Really? He broke up with you? That’s not what I heard…

“Oh yeah?” he replied politely, hardly interested. “Sorry to hear that.”

“Yeah. Rumor has it, you broke up with Lacey.” She frowned, dramatically of course. “Or, well, she broke up with you. That sucks.”

Brooks shrugged. “It happens, I guess.”

“Yeah, it’s just sucky because I was supposed to go to prom with him, seeing as how he’s a senior. I already bought my dress.”

“I don’t have a date!” Rudolph shouted.

“Me neither!” Oliver jumped in.

“But you two don’t already have tuxedos. I know Calvin went with Brooks to buy theirs… Oh! I have an idea!” Cheryl shouted, clapping her hands together.

Oh no.

“How about you and me go together, Brooks? We could go as friends, ya know? It doesn’t make sense for us to both miss the event, right?”

Brooks hesitated, because he was kind. He didn’t want to embarrass Cheryl in front of everyone, and Cheryl knew that, too. That was probably why she’d asked him in front of the group.

“Don’t you think that’s a great idea, Maggie?” Cheryl said, shooting a warning glare at me before turning back to Brooks with a sugary sweet voice. “Maggie was the one who was there for me after the breakup today. She knew how big of a deal prom was to me, too. We’ve been talking about it for weeks.”

No, we hadn’t. I hadn’t even known my sister was going to prom until moments before her ex-boyfriend hit her.

I shut my eyes for a beat.


“Well…” Brooks’ voice cracked and I opened my eyes. He rubbed the back of his neck and glanced my way, his eyes begging for help, but what could I say?


“I guess that could be cool, just going as friends.”

It amazed me how a heart could shatter in a crowded room and the sound couldn’t be heard by a single person.

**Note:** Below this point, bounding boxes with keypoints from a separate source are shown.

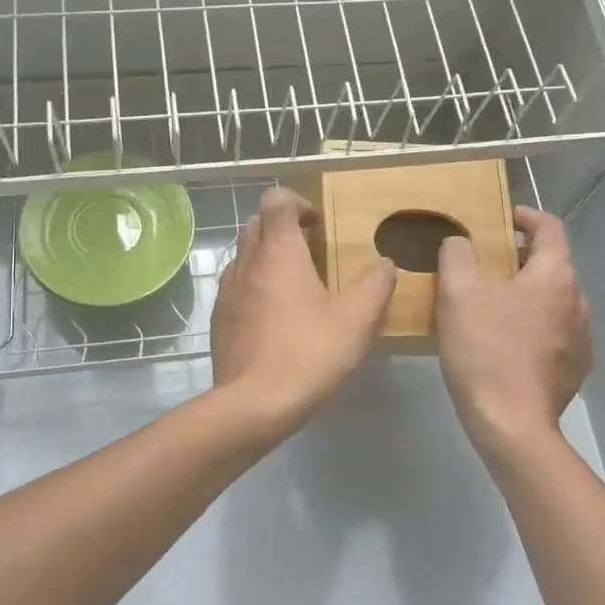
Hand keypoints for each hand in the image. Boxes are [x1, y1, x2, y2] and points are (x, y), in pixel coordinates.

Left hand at [212, 188, 396, 430]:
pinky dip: (254, 287)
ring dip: (267, 258)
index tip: (318, 226)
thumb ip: (376, 285)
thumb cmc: (309, 353)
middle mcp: (247, 263)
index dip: (297, 202)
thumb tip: (385, 263)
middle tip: (311, 253)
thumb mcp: (357, 320)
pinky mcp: (219, 319)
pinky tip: (274, 318)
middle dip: (283, 229)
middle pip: (258, 224)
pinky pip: (235, 287)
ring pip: (244, 256)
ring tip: (294, 287)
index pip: (276, 200)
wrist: (253, 404)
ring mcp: (227, 291)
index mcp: (279, 252)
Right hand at [436, 206, 591, 461]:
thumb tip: (459, 241)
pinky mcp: (575, 369)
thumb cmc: (485, 351)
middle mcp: (578, 302)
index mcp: (555, 276)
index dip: (526, 217)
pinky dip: (532, 326)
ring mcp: (581, 338)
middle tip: (483, 266)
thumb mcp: (458, 294)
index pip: (550, 228)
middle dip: (519, 259)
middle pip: (551, 266)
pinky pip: (554, 333)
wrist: (512, 424)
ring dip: (526, 294)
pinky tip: (505, 343)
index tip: (502, 219)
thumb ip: (457, 255)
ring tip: (491, 306)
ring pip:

I hated everything about prom—the dresses, the slow dancing, the flowers. I hated how artificial and cliché it all appeared, how fake it seemed, but mostly I hated the fact that I’d never be able to attend a prom because I was homeschooled. I also hated the fact that Cheryl was only a junior this year and was attending her second senior prom.

“I mean, it’s not like you could go with him anyway, and it doesn’t make sense for him to go by himself, ya know?” Cheryl snapped her gum over and over again as she stood in front of my vanity, applying her fifteenth layer of candy apple red lipstick. I sat on my bed with a book against my chest, listening to my sister talk my ear off.

She wiped off the red lipstick and then applied a deep purple shade. When she finished, she smiled at herself, as if she was so proud of her beauty—as if it was her own doing and not just genetics. Her long gold dress sparkled every time she swung her hips, which she did often. “Plus”—she smirked wickedly—“I think he has a crush on me.”